CAAF has decided United States v. Collier, __ M.J. ___ (C.A.A.F. 2009).
This case presents the question whether the military judge erred in granting the government’s motion in limine prohibiting Appellant’s defense counsel from cross-examining HM2 C, the main Government witness, about an alleged homosexual romantic relationship between her and Appellant and from introducing any evidence of such a relationship.1 While the military judge did permit cross-examination about a close friendship, the defense that Appellant wanted to present was that HM2 C framed Appellant for larceny as a result of their romantic relationship ending badly. Because of this ruling, Appellant was free only to assert the motivation of an angry friend rather than a disappointed lover; as the Government then argued in its closing, the motivation of an angry, vengeful friend “strains all logic; it’s just not credible.”
The military judge’s ruling prevented Appellant’s counsel from fully exploring HM2 C’s bias and motive to misrepresent the truth, and precluded Appellant from presenting her theory of the case. Under the facts of this case, this was a violation of Appellant’s Sixth Amendment right to confront a witness against her.
This was clearly the correct result in this case. There is a substantial qualitative difference between friendship and a sexual or romantic relationship.

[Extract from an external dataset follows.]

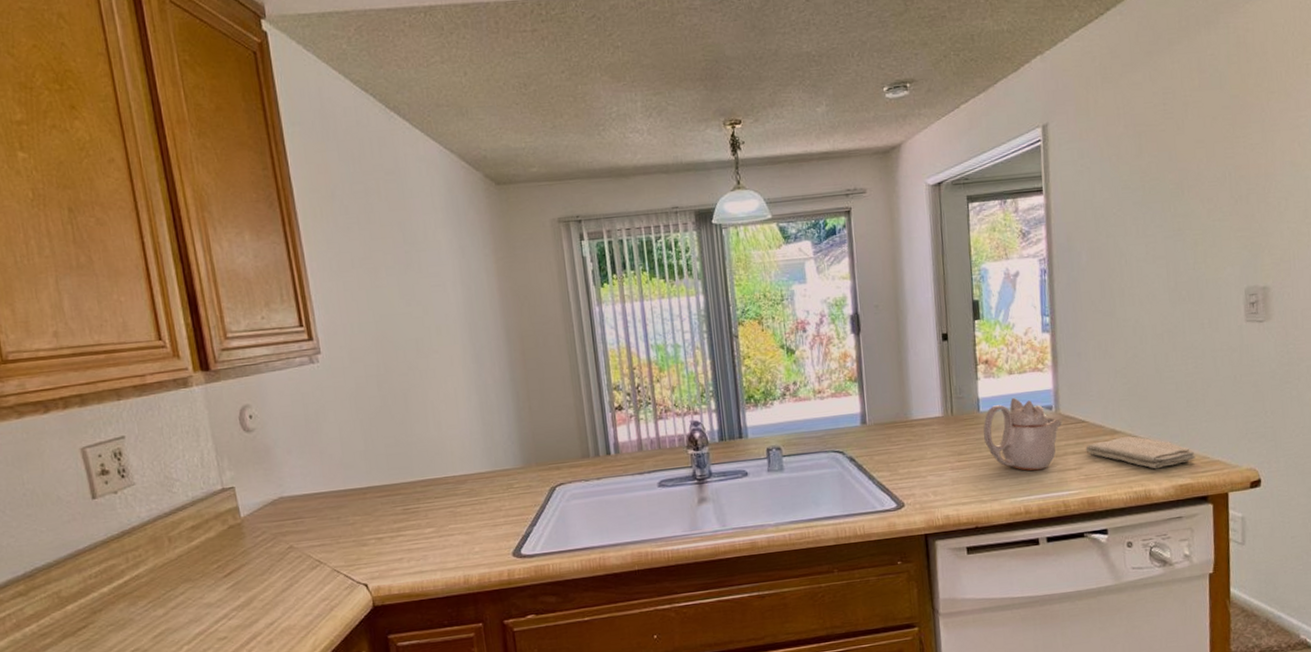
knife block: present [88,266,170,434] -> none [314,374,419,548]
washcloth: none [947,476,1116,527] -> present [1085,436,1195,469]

And of course, having won a battle the prosecution couldn’t resist over-reaching.
Adding insult to injury, the Government exploited the very evidentiary limitation it requested in closing argument. “Are
we supposed to believe that [HM2 C] or somebody else went out and spent $2,700.00 on tools to set this up because she’s mad at somebody? That strains all logic; it’s just not credible.”
Yes, it may do so, but not if the defense had been permitted to offer the full motives to lie.